Defining a method final

[Fabio Corneti]

Is there any way to define a method final in Python?
I've searched through the docs and through the web, but
it seems there's no way to to such a thing using standard
language statements. Some suggestions?

--
Fabio Corneti
Network Administrator
fcorneti AT libero DOT it

[holger krekel]

Fabio Corneti wrote:
> Is there any way to define a method final in Python?
> I've searched through the docs and through the web, but
> it seems there's no way to to such a thing using standard
> language statements. Some suggestions?

not that i know of. unless you write it in C :-)

would you care to present your reasoning for doing a final method?

regards,

holger

[Fabio Corneti]

I would like to define a method for a class which has
not to be overriden. Of course, since the developer of
this project are two, this could be established by
convention, but if the project will grow consistently
another developer could override the method by mistake,
causing unpleasant side effects.

--
Fabio Corneti

[Jerzy Karczmarczuk]

Hm. A classical problem.

Will you ask tomorrow for private methods and private inheritance
as well?

Python, like Smalltalk was never designed for paranoid [*NO* disrespect
meant or implied] projects, whose members need to protect themselves
from themselves. If such a danger is real, use qualified names.

Jerzy Karczmarczuk
Caen, France

[Emile van Sebille]

"Fabio Corneti" <fcor...@libero.it> wrote in message
news:phmN8.36164$K4.8...@twister2.libero.it...

Accepted practice is to use a single underscore for objects to be
considered private. This does not prevent their use, but strongly
signals that re-use ought not to be done.

>>> class Test:
... def _private(self): pass
...

HTH,

--

Emile van Sebille
em...@fenx.com

---------

[Eric Brunel]

Emile van Sebille wrote:
> Accepted practice is to use a single underscore for objects to be
> considered private. This does not prevent their use, but strongly
> signals that re-use ought not to be done.
>
>>>> class Test:
> ... def _private(self): pass
> ...
>

Python now have an "official" means to make attributes private by prefixing
them with a double-underscore. And it *does* prevent their use or
overloading:

class A:
def __private(self): pass
class B(A):
pass
o = B()
o.__private()

results in:

Traceback (most recent call last):
File "<stdin>", line 1, in ?
AttributeError: B instance has no attribute '__private'

Regarding the original question (final methods), it has however obvious
drawbacks:
- the method can be *redefined*: that doesn't mean it can be overloaded,
but class B can have its own __private method
- the method is actually *private*, which means that neither sub-classes,
nor "outside" classes can call it.

I don't think that actual final methods can be defined in Python...
--
- Eric Brunel <eric....@pragmadev.com> -
PragmaDev : Real Time Software Development Tools - http://www.pragmadev.com

[Jerzy Karczmarczuk]

Eric Brunel wrote:

> Python now have an "official" means to make attributes private by prefixing
> them with a double-underscore. And it *does* prevent their use or
> overloading:
>
> class A:
> def __private(self): pass
> class B(A):
> pass
> o = B()
> o.__private()
>
> results in:
>
> Traceback (most recent call last):
> File "<stdin>", line 1, in ?
> AttributeError: B instance has no attribute '__private'

Some newbies may understand this wrongly. The attribute is still
accessible, it has just a different name: _A__private etc.

(You don't even need the class B to find out that
o=A()

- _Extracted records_

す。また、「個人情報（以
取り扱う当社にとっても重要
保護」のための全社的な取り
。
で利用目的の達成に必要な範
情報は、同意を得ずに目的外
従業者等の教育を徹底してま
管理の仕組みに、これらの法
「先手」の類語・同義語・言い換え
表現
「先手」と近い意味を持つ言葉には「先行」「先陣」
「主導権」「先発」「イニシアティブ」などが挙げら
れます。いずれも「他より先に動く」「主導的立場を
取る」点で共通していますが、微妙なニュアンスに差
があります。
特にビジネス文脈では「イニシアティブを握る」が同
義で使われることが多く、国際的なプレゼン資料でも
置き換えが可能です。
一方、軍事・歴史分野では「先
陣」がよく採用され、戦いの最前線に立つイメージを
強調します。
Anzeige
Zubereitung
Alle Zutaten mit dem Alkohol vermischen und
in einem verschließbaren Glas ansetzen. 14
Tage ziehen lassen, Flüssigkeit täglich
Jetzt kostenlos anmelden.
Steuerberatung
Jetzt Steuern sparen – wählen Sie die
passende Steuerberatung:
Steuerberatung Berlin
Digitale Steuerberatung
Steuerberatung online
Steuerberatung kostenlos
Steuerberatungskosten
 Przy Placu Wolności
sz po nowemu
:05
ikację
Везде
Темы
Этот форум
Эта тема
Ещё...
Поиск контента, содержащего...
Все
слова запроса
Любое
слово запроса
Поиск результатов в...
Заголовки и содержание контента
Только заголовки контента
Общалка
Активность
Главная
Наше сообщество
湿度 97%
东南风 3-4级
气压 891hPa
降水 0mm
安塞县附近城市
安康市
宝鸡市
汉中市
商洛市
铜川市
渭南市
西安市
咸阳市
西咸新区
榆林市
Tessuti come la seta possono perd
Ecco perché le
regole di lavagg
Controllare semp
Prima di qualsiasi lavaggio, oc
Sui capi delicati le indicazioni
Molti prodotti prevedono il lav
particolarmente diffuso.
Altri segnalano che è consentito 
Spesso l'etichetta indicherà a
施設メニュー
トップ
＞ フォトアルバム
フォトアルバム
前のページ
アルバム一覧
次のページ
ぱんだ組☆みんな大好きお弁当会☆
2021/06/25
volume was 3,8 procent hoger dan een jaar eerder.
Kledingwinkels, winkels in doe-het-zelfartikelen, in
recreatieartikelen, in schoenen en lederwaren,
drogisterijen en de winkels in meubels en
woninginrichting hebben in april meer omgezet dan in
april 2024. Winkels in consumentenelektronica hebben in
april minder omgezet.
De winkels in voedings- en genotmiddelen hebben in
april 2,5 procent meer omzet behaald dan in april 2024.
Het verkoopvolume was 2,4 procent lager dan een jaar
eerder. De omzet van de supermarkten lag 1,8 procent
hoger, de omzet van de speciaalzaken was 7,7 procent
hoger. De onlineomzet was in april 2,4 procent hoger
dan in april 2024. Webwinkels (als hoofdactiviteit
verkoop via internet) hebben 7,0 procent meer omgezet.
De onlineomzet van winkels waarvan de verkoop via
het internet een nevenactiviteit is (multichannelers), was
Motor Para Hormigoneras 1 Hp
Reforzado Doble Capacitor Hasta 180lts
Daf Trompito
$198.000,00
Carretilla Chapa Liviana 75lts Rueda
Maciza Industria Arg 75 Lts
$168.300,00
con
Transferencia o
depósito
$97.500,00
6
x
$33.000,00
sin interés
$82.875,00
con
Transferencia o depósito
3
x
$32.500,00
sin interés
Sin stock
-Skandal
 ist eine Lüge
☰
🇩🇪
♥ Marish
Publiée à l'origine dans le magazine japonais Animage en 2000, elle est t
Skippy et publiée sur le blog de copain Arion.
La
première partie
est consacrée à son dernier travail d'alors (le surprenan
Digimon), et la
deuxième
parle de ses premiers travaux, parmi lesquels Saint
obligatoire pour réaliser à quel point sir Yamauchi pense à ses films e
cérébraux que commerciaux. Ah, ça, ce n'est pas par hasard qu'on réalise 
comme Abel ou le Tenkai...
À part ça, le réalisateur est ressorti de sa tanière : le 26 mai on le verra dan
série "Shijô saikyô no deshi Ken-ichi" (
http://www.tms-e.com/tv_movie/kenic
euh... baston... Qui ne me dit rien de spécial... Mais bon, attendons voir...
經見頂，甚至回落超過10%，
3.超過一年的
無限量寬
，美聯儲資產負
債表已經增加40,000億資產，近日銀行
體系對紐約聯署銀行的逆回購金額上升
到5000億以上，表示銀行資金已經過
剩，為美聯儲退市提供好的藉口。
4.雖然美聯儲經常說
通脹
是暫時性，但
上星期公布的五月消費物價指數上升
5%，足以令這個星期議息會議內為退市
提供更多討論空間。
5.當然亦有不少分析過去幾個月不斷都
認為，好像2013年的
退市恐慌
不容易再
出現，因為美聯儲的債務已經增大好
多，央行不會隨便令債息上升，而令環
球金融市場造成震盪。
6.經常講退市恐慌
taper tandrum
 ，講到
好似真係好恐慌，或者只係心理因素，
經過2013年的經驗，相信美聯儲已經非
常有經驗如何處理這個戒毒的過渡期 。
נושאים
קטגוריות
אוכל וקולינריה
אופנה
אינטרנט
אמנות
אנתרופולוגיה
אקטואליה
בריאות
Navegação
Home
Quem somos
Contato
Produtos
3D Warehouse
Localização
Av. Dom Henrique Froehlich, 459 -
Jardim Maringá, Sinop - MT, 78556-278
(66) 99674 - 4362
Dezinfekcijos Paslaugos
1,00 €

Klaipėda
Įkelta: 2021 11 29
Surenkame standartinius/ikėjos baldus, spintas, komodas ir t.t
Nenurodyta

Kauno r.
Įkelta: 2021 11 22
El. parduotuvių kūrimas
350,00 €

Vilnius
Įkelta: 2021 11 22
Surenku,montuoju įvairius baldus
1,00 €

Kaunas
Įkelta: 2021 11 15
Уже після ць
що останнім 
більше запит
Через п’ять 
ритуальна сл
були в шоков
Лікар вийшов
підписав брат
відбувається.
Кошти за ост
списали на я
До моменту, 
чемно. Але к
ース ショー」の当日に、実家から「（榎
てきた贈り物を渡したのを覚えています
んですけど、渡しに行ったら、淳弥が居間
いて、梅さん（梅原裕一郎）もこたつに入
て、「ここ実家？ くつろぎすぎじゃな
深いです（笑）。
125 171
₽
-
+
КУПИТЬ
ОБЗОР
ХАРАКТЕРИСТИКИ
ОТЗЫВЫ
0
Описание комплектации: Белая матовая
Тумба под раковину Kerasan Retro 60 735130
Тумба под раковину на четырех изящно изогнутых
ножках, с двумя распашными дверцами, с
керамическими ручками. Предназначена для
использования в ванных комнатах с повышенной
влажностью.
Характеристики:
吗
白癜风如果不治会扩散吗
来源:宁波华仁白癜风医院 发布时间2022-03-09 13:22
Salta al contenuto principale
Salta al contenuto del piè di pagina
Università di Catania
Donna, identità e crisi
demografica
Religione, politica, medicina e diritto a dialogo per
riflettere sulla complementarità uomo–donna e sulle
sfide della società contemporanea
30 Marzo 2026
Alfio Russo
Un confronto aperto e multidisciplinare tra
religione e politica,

- _Problems to solve_
A. Transcribe the passage of the thread on final methods in Python from "[holger krekel]" to "it in C :-)".
B. In the thread on final methods in Python, what name does Jerzy Karczmarczuk say the double-underscore attribute __private is still accessible under?
C. Take the thread on final methods in Python further from the point where it stops.

- _Responses per task_
A.
[holger krekel]

Fabio Corneti wrote:
> Is there any way to define a method final in Python?
> I've searched through the docs and through the web, but
> it seems there's no way to to such a thing using standard
> language statements. Some suggestions?

not that i know of. unless you write it in C :-)

B. _A__private

C.
o.__private()

won't work. But launch dir(A) and look.)

Jerzy Karczmarczuk

[holger krekel]

Hello Fabio,

[you explained]

I see. But did you know that usually pythonic objects work like this:

class stream:
def readline(self):
return ..someline...

class filestream: # no inheritance needed!
def readline(self):
return ..readfromfile...

and that a method wanting to have an instance which it can
call readline on, would not need to check types etc...

def tokenize(provider):
l=provider.readline()

works with a stream or a filestream-instance, it even works
with a 'file' instance or a StringIO-instance :-)

I imagine that this might sound fragile to you. But you
spare yourself and other a *lot* of effort if you don't
insist on exact type checking but rather use the
*behaviour* of objects. After all, working with behaviour
is the great promise of OOP and python has it. Java/C++
would require you to group all objects into an
inheritance-hierarchy which usually makes things *more*
difficult and verbose.

OTOH for big enough programs (say >50.000 LOC) you should:

- write many tests which thoroughly check for desired behaviour
(ask Peter Hansen for more details:-)

- dig deeper into 'interface' concepts for python. It's
also discussed on python-lists from time to time...

not that someone will certainly point out, that you should
write tests for smaller programs, too :-)

regards,

holger

[David LeBlanc]

"final" is a Java concept not supported in Python.

You could possibly simulate it with an 'init' method called after an
instance of a subclass is created to adjust the dictionary so that the base
classes' method is always called in preference to any same-named method in
the derived class(es). Potentially this could even be done in the derived
classes' __init__ method that calls the base class __init__ and thus not
need an additional explict initialization step.

David LeBlanc
Seattle, WA USA

> --
> http://mail.python.org/mailman/listinfo/python-list

[Emile van Sebille]

"Eric Brunel" <eric....@pragmadev.com> wrote in message
news:ae4tvv$rvd$1...@wanadoo.fr...

> Python now have an "official" means to make attributes private by
prefixing
> them with a double-underscore. And it *does* prevent their use or
> overloading:
>

I don't know why I thought name mangling only happened at the module
level... But note that even here it's still usable, and that the user
has broken the rule of 'leading underscore == leave it alone'.

>>> class Test:
... def __private(self): pass
...
>>> dir(Test)
['_Test__private', '__doc__', '__module__']
>>> dir(Test)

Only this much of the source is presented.